The study by Sehring et al. depends on an extensive and thoroughly acquired collection of data points in combination with a robust and rigorous statistical analysis. I see that the authors have spent a lot of effort into this and I am overwhelmed by the number of analyzed data points that again depend on careful measurements at the cellular level in a more or less intact tissue. However, since just a fraction of cells has been chosen to be incorporated into the statistical analysis, there is a certain risk of a biased selection. I think the reader of the paper would appreciate a somewhat clearer picture of how the authors get to their final numbers, starting from the original image data. This appears of particular importance when it comes to determining the elongation of cells and the angular deviations from the proximo-distal axis. In many cases (e.g. Fig.2 A, B, D and E), the reader has to take those numbers without seeing any primary image data. A practicable solution to that issue would be to complement the accompanying Excel sheets of raw data with corresponding image material. This should show an overview of a representative sample for the dedicated experiment, together with some appropriate magnifications of analyzed cells including the axes along which those measurements have been performed. Also, it would be important to state within the methods section of the paper whether the measurements have been done manually using Fiji or whether a certain automated Fiji plug-in has been used for this part of the analysis.

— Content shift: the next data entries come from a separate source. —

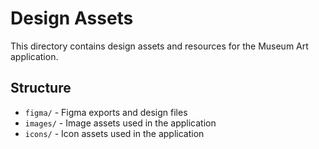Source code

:
# Design Assets

This directory contains design assets and resources for the Museum Art application.

## Structure
- `figma/` - Figma exports and design files
- `images/` - Image assets used in the application
- `icons/` - Icon assets used in the application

Along the same line, it would strengthen the statement provided by the statistical diagram in Fig.3A if the authors could show images of cells from segment -1 and -2 for all three experimental conditions. In particular, since the depicted segment -1 osteoblasts look rather roundish than elongated (compare with Fig.1 C and D, images and width/length ratio).
In regards to the biology itself, Sehring and colleagues claim that the complement system is required for injury-induced directed osteoblast migration. To strengthen this point it would be beneficial if the authors could show that the central complement components C3 and C5 are indeed expressed at the amputation site where the dedifferentiated pre-osteoblasts migrate to. It would be interesting to learn about the localization of C3 and C5 expression in the conventional amputation as well as the double-injury condition. Apparently, the RNAscope-based in situ hybridization seems to work quite well in the Weidinger lab.
To judge whether this osteoblast's migratory response is cell-type specific and cell-autonomous it would be good to know if c5ar1 and c3ar are solely expressed in osteoblasts, or rather broadly within tissue lining the hemirays.
Despite these two more substantial but manageable criticisms, the manuscript by Sehring et al. is an outstanding piece of work that provides important new findings to the field.